Direito Médico e SaúdeSTJ APLICA MARIA DA PENHA EM AGRESSÃO ENTRE MULHERES EM RELAÇÃO HOMOAFETIVA

22 de maio de 20260

A Sexta Turma do STJ decidiu, por unanimidade, que a Lei Maria da Penha pode ser aplicada a caso de agressão praticada por uma mulher contra outra no contexto de relação homoafetiva.

O colegiado acompanhou o voto do relator, ministro Rogerio Schietti, para condenar a ré pelo crime previsto no artigo 129, § 13, do Código Penal, relativo à lesão corporal praticada contra mulher por razões da condição do sexo feminino. O processo é o REsp 2.236.141.

Schietti afirmou que constitui “equívoco interpretativo” afastar a presunção de vulnerabilidade da vítima pelo simples fato de se tratar de relação homoafetiva entre mulheres, sob o argumento de que a ausência de evidente supremacia física exigiria comprovação específica da motivação criminosa.

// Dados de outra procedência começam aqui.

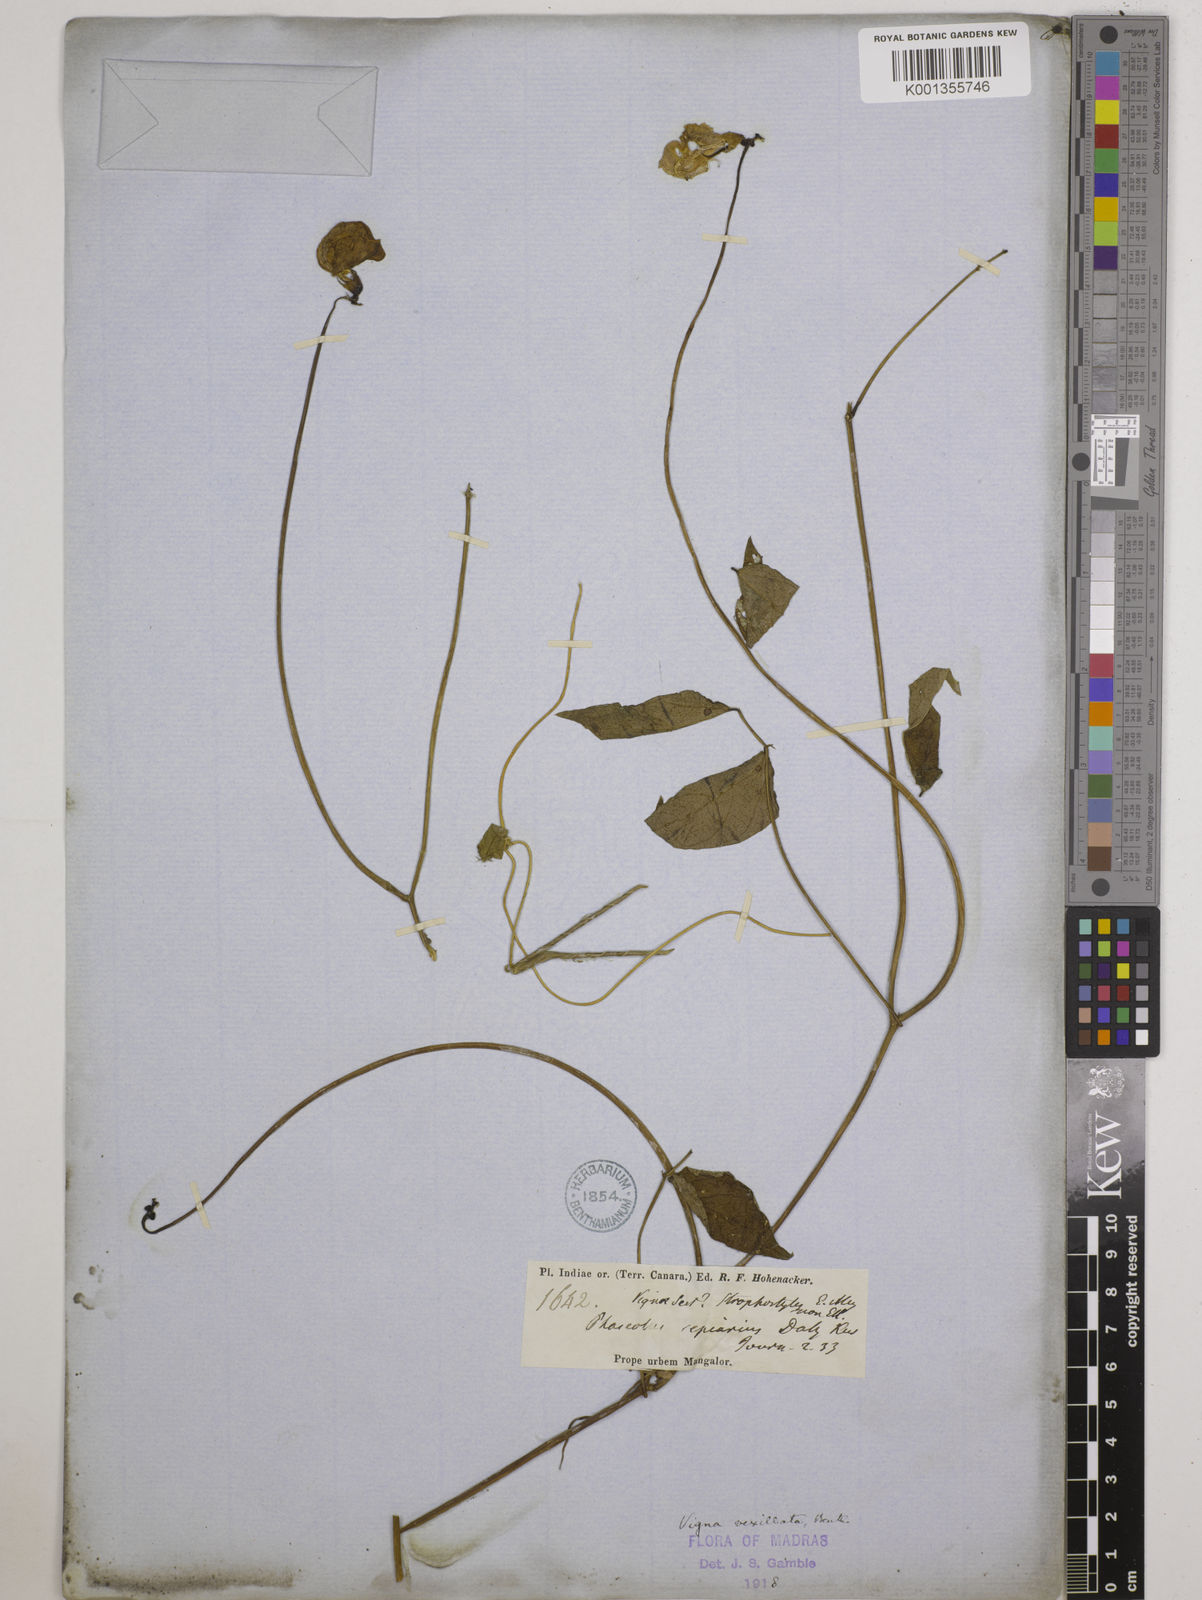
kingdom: Plantae
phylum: Tracheophyta
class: Magnoliopsida
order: Fabales
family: Fabaceae
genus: Vigna
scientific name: Vigna vexillata
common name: Zombi pea
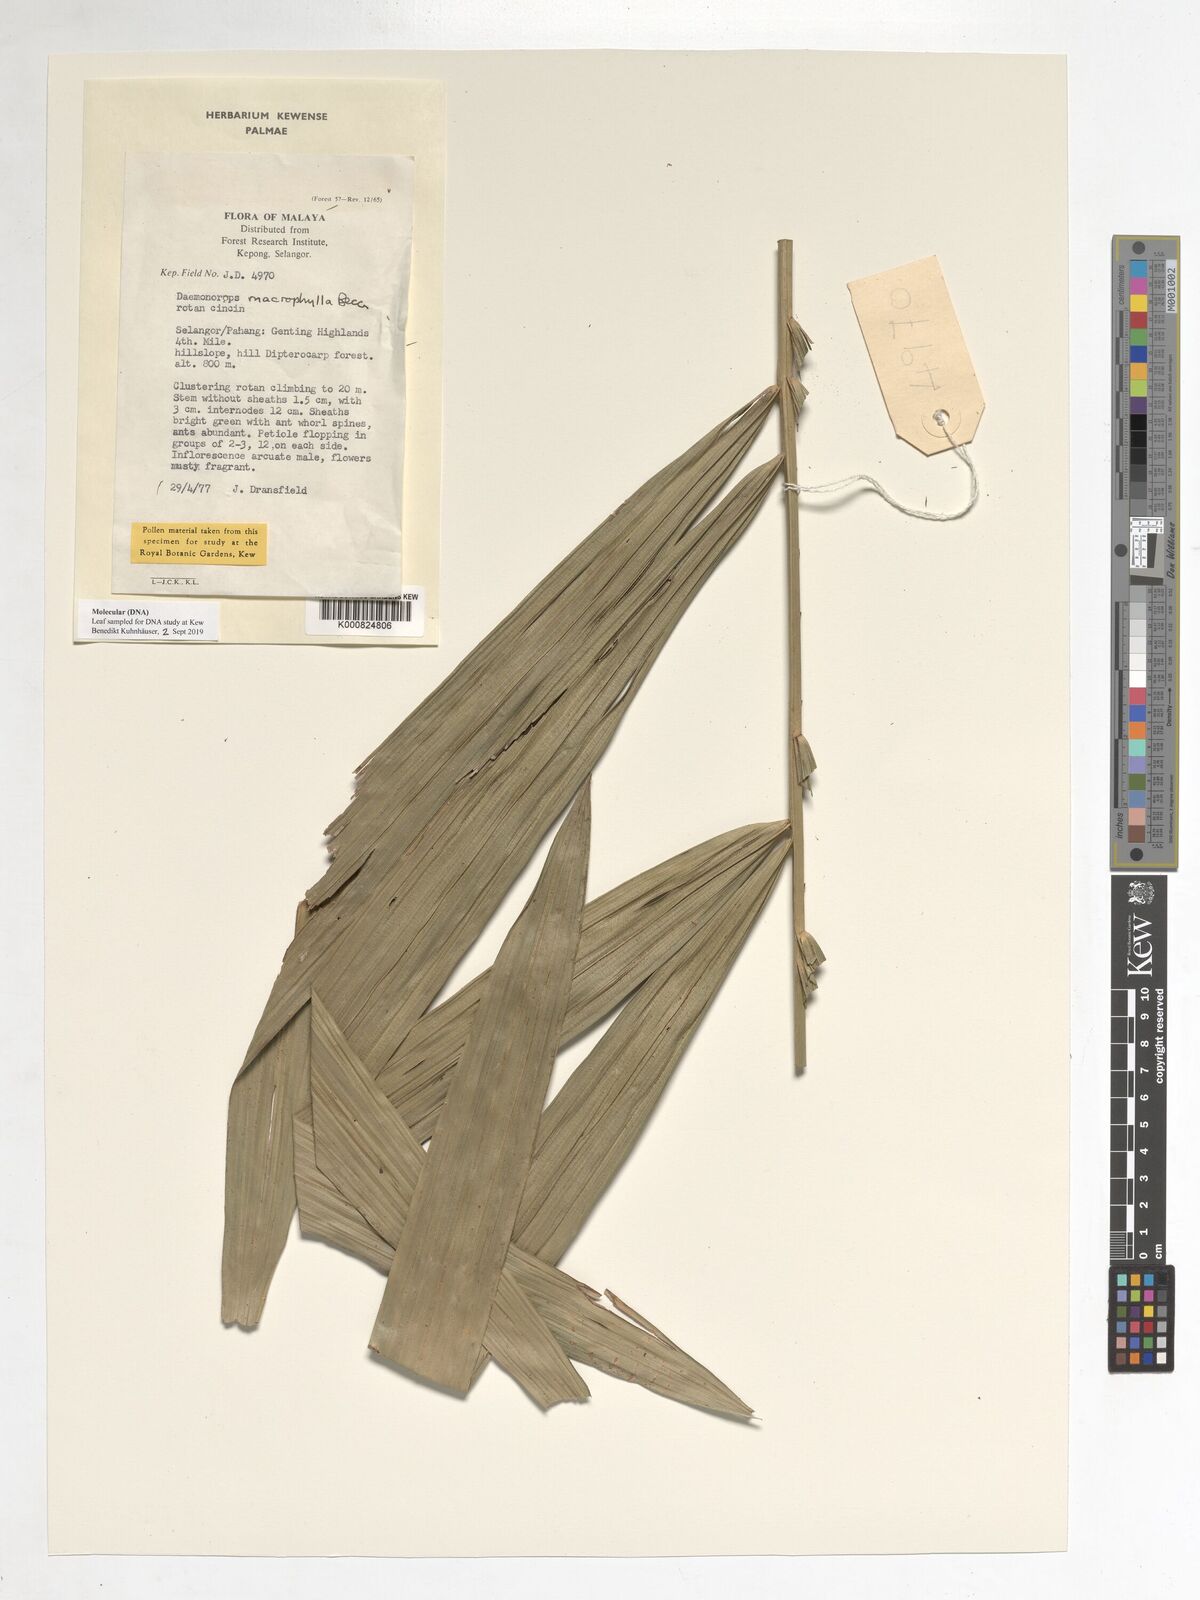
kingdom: Plantae
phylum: Tracheophyta
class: Liliopsida
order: Arecales
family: Arecaceae
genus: Calamus
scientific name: Calamus crinitus
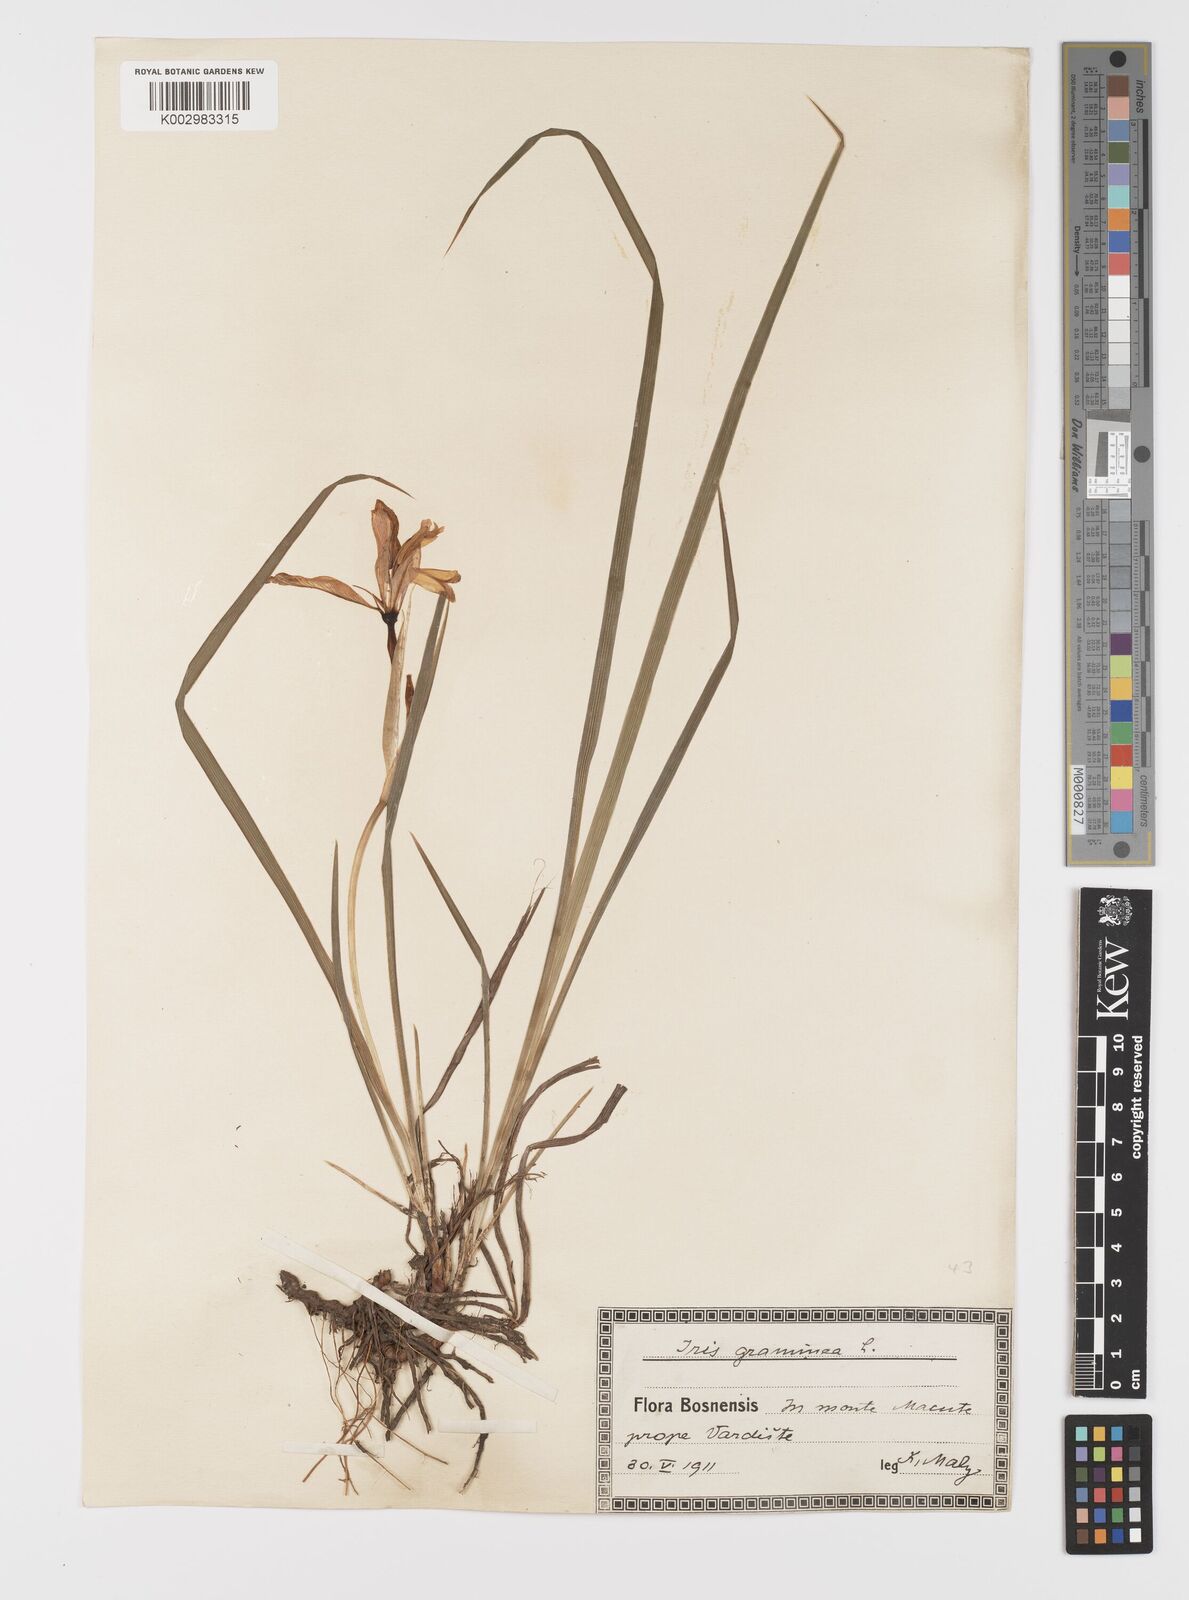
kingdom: Plantae
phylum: Tracheophyta
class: Liliopsida
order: Asparagales
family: Iridaceae
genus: Iris
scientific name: Iris graminea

Segundo o relator, a vulnerabilidade presumida pela lei não se fundamenta na disparidade de força física entre agressor e vítima, “mas na condição estrutural de subordinação a que as mulheres estão submetidas em contextos domésticos, familiares e afetivos, independentemente do gênero de quem perpetra a violência”.

O ministro destacou que, tradicionalmente, os casos envolvendo a Lei Maria da Penha tratam de agressões praticadas por homens contra mulheres, e que a particularidade do caso estava justamente em ter sido praticada por uma mulher contra outra mulher em relação homoafetiva. Reconhecida a violência doméstica e familiar contra a mulher, segundo o relator, impõe-se a incidência da forma qualificada prevista no artigo 129, § 13, do CP.